[Start of Attachment]
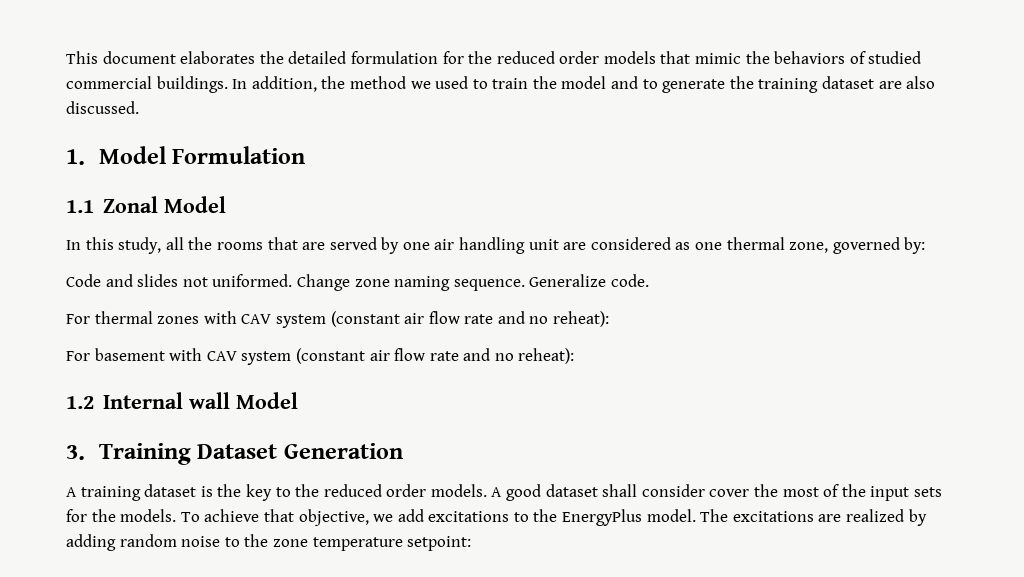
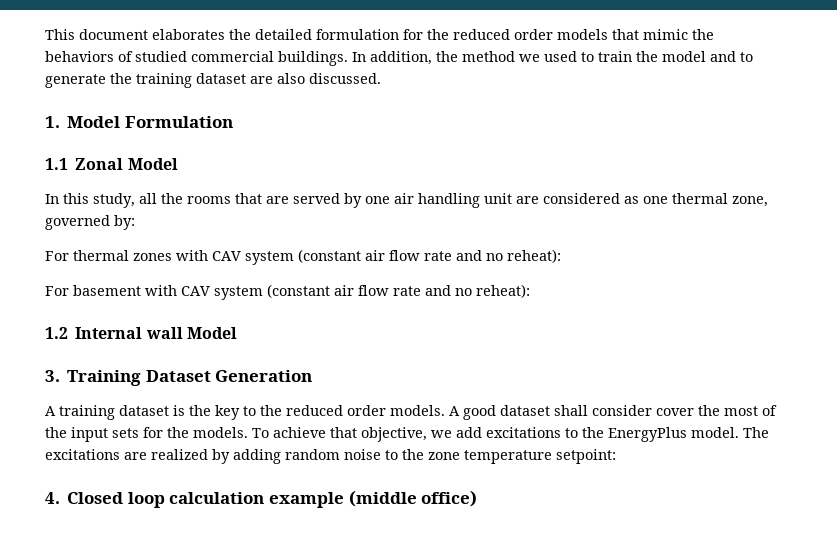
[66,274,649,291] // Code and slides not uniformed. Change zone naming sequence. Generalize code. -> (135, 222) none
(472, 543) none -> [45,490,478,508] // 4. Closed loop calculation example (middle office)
[End of Attachment]
[Start of Attachment]
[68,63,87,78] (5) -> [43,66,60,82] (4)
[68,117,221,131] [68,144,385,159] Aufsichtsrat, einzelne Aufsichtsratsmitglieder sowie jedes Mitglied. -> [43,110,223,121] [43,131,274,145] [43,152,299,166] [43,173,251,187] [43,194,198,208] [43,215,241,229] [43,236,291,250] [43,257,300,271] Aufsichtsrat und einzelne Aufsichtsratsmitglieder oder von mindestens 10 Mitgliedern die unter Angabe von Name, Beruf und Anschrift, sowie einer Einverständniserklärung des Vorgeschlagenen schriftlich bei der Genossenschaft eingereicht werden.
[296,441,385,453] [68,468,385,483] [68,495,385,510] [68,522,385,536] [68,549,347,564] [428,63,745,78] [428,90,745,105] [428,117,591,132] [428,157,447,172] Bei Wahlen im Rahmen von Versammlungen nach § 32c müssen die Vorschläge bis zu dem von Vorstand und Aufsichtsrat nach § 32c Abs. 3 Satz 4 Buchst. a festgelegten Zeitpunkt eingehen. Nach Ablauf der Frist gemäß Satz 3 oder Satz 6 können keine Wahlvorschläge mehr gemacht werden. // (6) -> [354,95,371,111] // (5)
[End of Attachment]
[Start of Attachment]
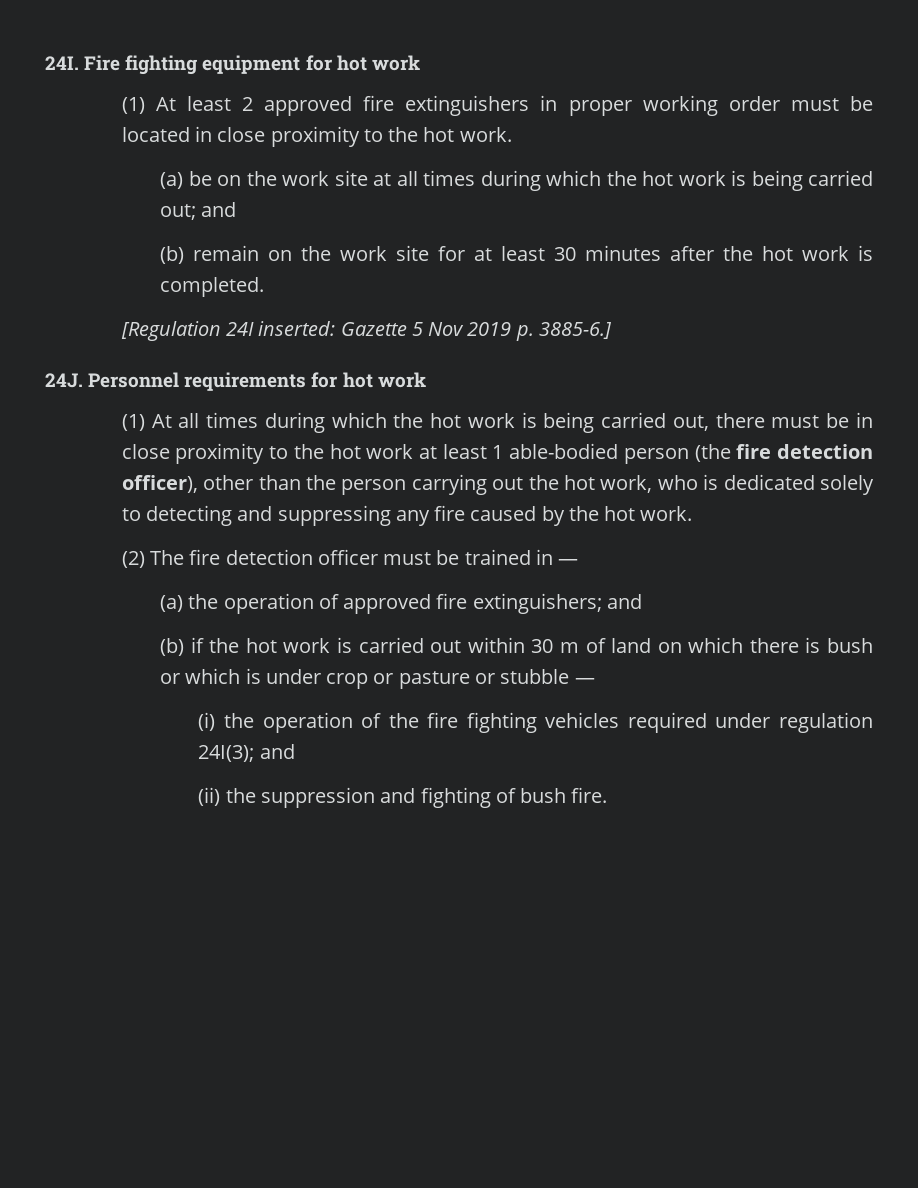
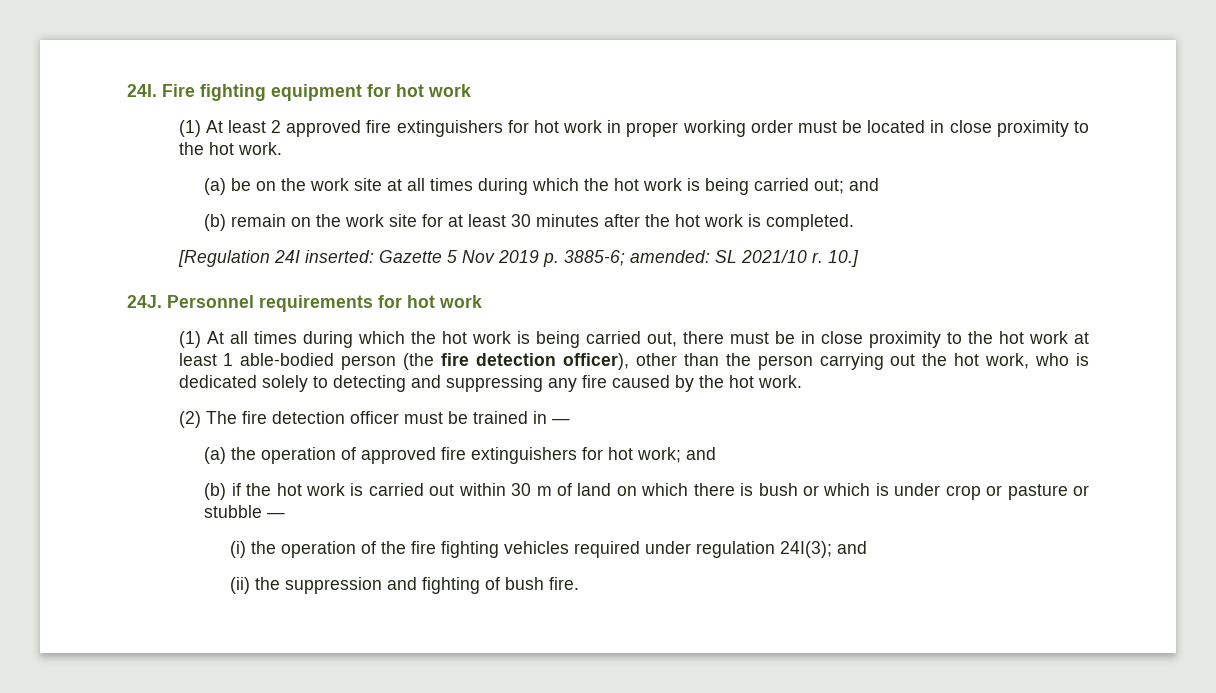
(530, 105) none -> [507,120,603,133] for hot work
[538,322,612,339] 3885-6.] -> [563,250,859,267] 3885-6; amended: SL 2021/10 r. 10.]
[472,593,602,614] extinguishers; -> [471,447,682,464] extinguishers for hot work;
[End of Attachment]
WHAT IS REQUIRED:
All lines above from the line with "[66,274,649,291] // Code" through the line with "(472, 543) none", both included, are to be set down exactly, with nothing else.

EXERCISE RESPONSE:
[66,274,649,291] // Code and slides not uniformed. Change zone naming sequence. Generalize code. -> (135, 222) none
(472, 543) none -> [45,490,478,508] // 4. Closed loop calculation example (middle office)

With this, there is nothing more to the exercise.